> WORK ORDER 1: Revise the rows from their start through the line containing "and keyboard shortcuts</span></span>", replacing "sneltoetsen" with "toetscombinaties" and keeping everything else the same.
** PAGE EXCERPT follows **
In affirming the district court, we recall as well that a
frisk is justified by the “‘legitimate and weighty’ interest in
officer safety,” Arizona v. Johnson, 129 S. Ct. 781, 786 (2009)
(quoting Pennsylvania v. Mimms, 434 U.S. 106, 110 (1977)) -- a
different purpose than “investigating possibly criminal
behavior,” Terry, 392 U.S. at 22, that justifies a stop in the
first place. That protective interest is not attenuated because
Braxton was a passenger and not the driver of the vehicle. For
as the Supreme Court has noted, “the motivation of a passenger
to employ violence to prevent apprehension of such a crime is
every bit as great as that of the driver.” Maryland v. Wilson,
519 U.S. 408, 414 (1997).
Here, the officers confronted a dangerous situation
presenting numerous indicia of criminal activity. They were
outnumbered by the passengers in a vehicle bearing bad tags
traveling through a dangerous area with darkly tinted windows.
While “[w]e do not exclude the possibility that in some
circumstances a patdown is not required[,]. . . we hesitate
before criticizing [Officer Williams’s] choice of the means to
protect himself in emergent circumstances on the street from the
relative calm and safety of chambers.” United States v. Casado,
303 F.3d 440, 448-49 (2d Cir. 2002) (citing Graham v. Connor,
490 U.S. 386, 396 (1989)).
10
Proper adherence to the standards of Terry does not require
us to gamble with the lives of police officers who exercise
reasonable judgment in fulfilling their duty in the trying
situation presented by a roadside car stop. The Supreme Court
has long noted that “investigative detentions involving suspects
in vehicles are especially fraught with danger to police
officers.” Michigan v. Long, 463 U.S. 1032, 1047 (1983) (citing
Mimms, 434 U.S. 106). Officer Williams executed a minimally
intrusive frisk, justified at the time by a reasonable suspicion
that he and his fellow officers were in a situation that could
escalate and place both the officers and the occupants of the
car at risk. Where the totality of circumstances supports a
reasonable suspicion that Braxton was “armed and dangerous,” the
absence of those three talismanic words, while error, is not
fatal to the district court’s ruling in this case.
III.
Second, Braxton asserts that his original attorney provided
him with ineffective assistance of counsel by failing to conduct
an adequate investigation during plea negotiations. Braxton
does not assert that the trial that resulted in his present
conviction was unfair, only that his counsel’s failure to obtain
a recording of police radio communications induced him to reject
a favorable guilty plea and exercise his right to trial. We
11
note that the Supreme Court is currently considering the broader
question Braxton’s appeal implicates -- whether a defendant is
ever prejudiced by going to trial rather than accepting a guilty
plea, even if that decision results from deficient performance
of counsel -- in two consolidated cases. See Lafler v. Cooper,
131 S. Ct. 856 (No. 10-209) (2011); Missouri v. Frye, 131 S. Ct.
** End of PAGE EXCERPT **
** GIVEN ENTRIES follows **
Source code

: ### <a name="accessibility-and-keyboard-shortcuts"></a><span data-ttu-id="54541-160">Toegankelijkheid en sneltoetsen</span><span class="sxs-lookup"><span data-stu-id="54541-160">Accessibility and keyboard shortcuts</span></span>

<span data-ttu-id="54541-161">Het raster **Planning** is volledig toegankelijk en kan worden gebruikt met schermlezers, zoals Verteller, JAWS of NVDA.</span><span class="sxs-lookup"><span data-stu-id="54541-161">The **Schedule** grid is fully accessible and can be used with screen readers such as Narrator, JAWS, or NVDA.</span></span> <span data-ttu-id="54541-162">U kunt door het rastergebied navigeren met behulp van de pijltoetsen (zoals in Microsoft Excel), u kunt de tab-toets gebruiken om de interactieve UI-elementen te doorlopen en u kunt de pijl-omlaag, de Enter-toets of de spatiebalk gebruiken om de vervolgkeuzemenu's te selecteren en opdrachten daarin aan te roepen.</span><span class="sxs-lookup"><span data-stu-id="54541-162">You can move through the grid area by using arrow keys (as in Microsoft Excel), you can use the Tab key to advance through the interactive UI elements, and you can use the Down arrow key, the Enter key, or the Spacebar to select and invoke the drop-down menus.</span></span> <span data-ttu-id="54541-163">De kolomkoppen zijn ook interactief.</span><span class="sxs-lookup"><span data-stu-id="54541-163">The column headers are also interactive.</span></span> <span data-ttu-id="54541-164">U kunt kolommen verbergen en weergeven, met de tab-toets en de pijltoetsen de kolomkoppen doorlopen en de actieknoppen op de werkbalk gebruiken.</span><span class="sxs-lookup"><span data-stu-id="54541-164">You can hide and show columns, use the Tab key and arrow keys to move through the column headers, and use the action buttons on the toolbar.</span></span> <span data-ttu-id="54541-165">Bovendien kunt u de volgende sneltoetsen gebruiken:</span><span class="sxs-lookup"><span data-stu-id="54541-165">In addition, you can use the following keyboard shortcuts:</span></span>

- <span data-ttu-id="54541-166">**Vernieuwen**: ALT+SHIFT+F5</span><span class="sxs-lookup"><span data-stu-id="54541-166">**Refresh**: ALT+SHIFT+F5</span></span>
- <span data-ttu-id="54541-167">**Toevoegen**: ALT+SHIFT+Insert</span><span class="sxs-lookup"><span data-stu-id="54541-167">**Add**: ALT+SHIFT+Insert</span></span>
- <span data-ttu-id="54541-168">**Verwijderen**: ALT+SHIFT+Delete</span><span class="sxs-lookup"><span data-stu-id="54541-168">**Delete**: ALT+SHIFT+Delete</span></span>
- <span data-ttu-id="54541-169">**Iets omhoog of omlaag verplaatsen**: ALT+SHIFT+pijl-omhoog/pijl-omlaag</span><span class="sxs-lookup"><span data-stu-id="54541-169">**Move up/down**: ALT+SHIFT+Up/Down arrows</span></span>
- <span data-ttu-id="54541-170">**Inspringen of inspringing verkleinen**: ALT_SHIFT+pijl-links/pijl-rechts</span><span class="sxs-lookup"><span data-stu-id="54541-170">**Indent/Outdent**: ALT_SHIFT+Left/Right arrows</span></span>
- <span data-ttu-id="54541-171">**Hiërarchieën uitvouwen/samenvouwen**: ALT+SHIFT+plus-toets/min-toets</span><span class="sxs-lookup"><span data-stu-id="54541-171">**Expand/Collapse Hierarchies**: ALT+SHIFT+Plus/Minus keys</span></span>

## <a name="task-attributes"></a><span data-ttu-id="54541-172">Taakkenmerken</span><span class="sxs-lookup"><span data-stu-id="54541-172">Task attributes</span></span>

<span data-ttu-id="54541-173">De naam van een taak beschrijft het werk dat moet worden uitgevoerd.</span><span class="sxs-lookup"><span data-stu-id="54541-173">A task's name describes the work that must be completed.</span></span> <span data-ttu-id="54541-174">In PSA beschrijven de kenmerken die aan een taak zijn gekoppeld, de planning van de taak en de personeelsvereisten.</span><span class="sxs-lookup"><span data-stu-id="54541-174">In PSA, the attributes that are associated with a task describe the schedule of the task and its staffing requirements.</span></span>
** End of GIVEN ENTRIES **
> WORK ORDER 2:
Answer these from the court opinion excerpt, one answer per line:
(a) Which case is quoted for the point that a passenger's motivation to use violence is as great as the driver's?
(b) What recording does Braxton say his counsel failed to obtain?
(c) Which two consolidated cases is the Supreme Court said to be considering?

> ANSWER SECTION 1:
Source code

: ### <a name="accessibility-and-keyboard-shortcuts"></a><span data-ttu-id="54541-160">Toegankelijkheid en toetscombinaties</span><span class="sxs-lookup"><span data-stu-id="54541-160">Accessibility and keyboard shortcuts</span></span>

> ANSWER SECTION 2:
(a) Maryland v. Wilson, 519 U.S. 408, 414 (1997)
(b) A recording of police radio communications
(c) Lafler v. Cooper and Missouri v. Frye